With nearly half its population not connected to the grid, Kenya is experimenting with a local and sustainable approach to powering schools with the sun.
Gaitheri Secondary School in central Kenya’s Murang’a County has had one of its iron-sheet roofs covered in solar generating tiles known as building-integrated photovoltaics (BIPV).
Designed to be laid on roofs during construction, the tiles offer an alternative to adding solar panels on top to produce power.
They were made by Kenyan firm Strauss Energy and paid for with a grant from the United States African Development Foundation.
"They wanted an institution that is away from urban centres and where grid power connectivity is poor," Jackson Kamau Kiragu, a teacher at the 275-pupil school, told Thomson Reuters Foundation.
The project started in 2016, and has enabled students to improve their performance thanks to more reliable power, which means they can study even after dark.
The solar power is stored in batteries, ensuring a continuous supply at night and on cloudy days.
Kiragu said the BIPV technology has also allowed the school to offer computer lessons. "We’ve got 18 computers, but power was a challenge before Strauss Energy came on board," he told Reuters.
The school is connected to the national grid but the power is costly and unreliable.
Reuters said the BIPV tiles have reduced the school’s spending on electricity to about $14.50 a month.
"Irrespective of the weather, we rely on solar power," said Kiragu.

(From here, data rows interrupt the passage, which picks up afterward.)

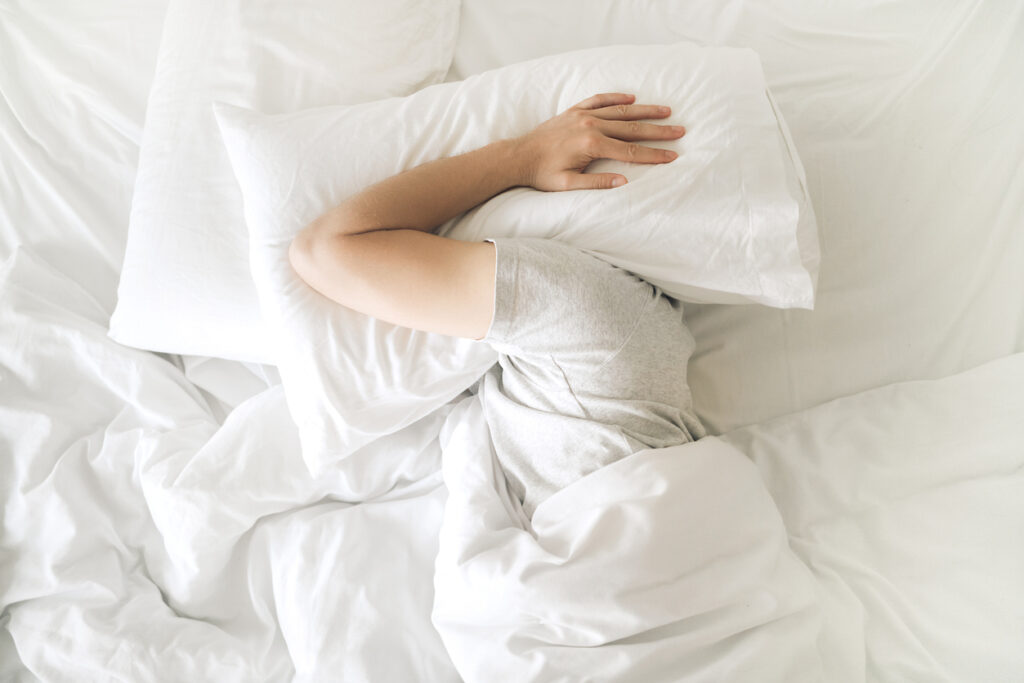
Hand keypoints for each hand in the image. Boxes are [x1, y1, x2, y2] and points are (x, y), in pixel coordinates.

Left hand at [515, 92, 684, 191]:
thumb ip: (596, 183)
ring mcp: (582, 115)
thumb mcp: (567, 185)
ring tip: (666, 111)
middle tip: (680, 131)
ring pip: (621, 111)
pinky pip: (600, 100)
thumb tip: (623, 182)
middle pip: (632, 128)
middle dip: (658, 131)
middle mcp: (590, 125)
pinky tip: (633, 98)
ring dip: (645, 111)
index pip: (630, 151)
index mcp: (591, 145)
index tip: (673, 155)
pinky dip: (617, 98)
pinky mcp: (575, 110)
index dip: (653, 154)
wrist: (518, 156)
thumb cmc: (541, 174)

Reuters reports that a survey commissioned by Christian Aid and the Pan-African Climate Justice Alliance early this year showed that only about 57% of Kenyans are connected to the grid.
Strauss Energy believes it can meet the need for electricity, and plans to build a plant to make 10,000 units daily.

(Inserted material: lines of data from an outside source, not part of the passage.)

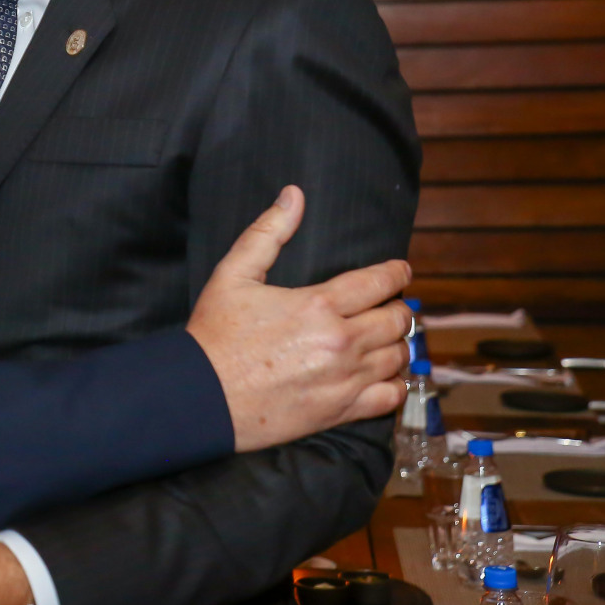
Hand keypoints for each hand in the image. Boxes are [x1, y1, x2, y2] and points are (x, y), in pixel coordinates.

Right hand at [187, 185, 412, 452]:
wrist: (203, 396)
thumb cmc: (216, 333)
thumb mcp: (233, 273)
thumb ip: (267, 232)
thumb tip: (293, 195)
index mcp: (318, 304)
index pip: (378, 282)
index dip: (395, 273)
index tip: (401, 271)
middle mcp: (341, 341)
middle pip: (396, 320)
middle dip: (398, 308)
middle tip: (392, 305)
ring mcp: (345, 379)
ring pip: (398, 357)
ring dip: (398, 344)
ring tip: (389, 338)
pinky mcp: (341, 410)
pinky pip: (391, 397)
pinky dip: (396, 384)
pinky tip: (386, 376)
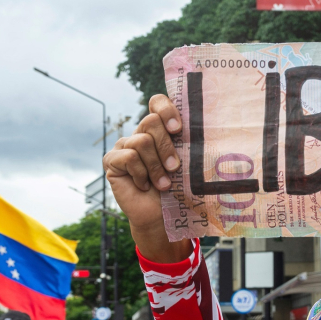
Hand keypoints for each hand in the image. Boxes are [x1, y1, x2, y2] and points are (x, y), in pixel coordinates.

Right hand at [103, 95, 191, 262]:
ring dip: (156, 166)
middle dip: (166, 147)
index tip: (178, 129)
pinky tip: (144, 185)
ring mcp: (124, 146)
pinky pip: (128, 157)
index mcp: (160, 130)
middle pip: (151, 121)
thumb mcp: (188, 165)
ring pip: (141, 141)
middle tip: (175, 168)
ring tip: (163, 184)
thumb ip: (189, 144)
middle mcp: (141, 134)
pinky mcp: (112, 160)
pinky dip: (141, 174)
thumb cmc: (179, 190)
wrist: (162, 217)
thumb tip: (208, 129)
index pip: (157, 103)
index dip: (166, 109)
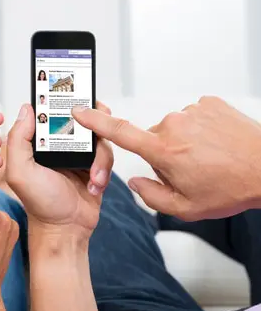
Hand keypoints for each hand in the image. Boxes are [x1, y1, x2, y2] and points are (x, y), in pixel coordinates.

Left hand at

But its chief operations officer, Charity Wanjiku, told Reuters that the Kenyan construction industry is reluctant to incorporate new technologies. Market penetration is slow and the technology will require time to be accepted.

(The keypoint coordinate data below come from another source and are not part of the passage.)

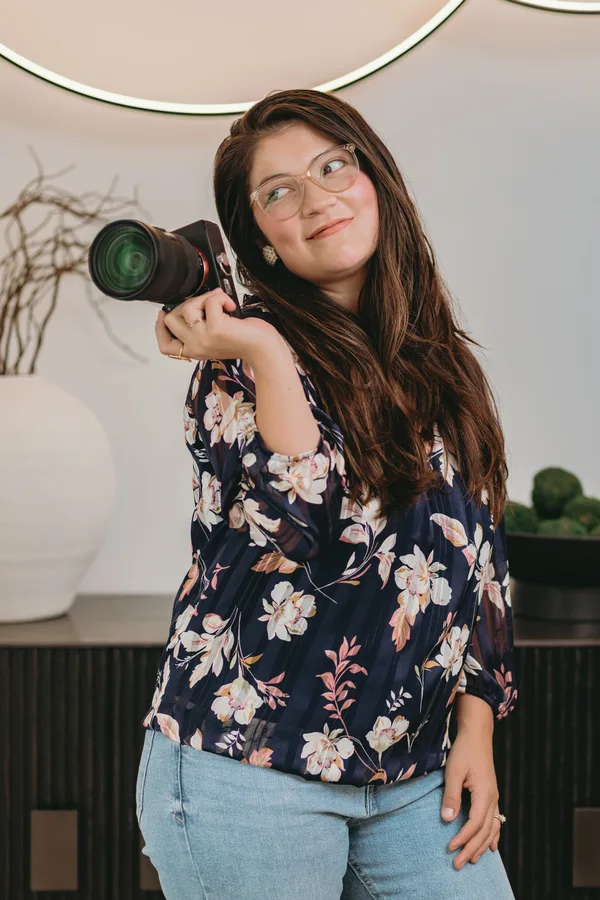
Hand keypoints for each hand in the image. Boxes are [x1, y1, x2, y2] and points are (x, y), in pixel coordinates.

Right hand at [155, 288, 281, 364]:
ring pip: (187, 307)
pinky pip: (209, 301)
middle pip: (171, 319)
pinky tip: (230, 307)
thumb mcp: (214, 336)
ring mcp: (203, 339)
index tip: (162, 313)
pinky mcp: (215, 329)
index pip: (166, 346)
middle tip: (207, 305)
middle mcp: (196, 347)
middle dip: (188, 303)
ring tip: (220, 304)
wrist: (263, 348)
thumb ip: (199, 327)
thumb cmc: (245, 340)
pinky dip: (221, 298)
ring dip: (204, 298)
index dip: (159, 328)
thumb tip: (189, 305)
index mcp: (194, 350)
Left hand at [441, 728, 501, 868]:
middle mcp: (493, 799)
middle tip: (458, 864)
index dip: (463, 837)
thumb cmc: (464, 751)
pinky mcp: (491, 795)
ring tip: (472, 860)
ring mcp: (494, 797)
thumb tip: (447, 819)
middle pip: (484, 831)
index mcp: (485, 794)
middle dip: (471, 848)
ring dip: (481, 845)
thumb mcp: (453, 771)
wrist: (477, 735)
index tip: (451, 848)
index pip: (475, 823)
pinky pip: (495, 821)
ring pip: (491, 828)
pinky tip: (491, 847)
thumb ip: (451, 796)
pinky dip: (493, 835)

Authorities are pushing solar, however. In April, Kenya’s Energy Regulatory Commission directed property owners whose buildings use more than 100 litres of hot water a day to install solar water-heating systems, according to Reuters.
The tiles cost between $20 and $250 each, depending on their size.
Research and development is underway to improve the product and bring down costs while enhancing efficiency, Wanjiku said.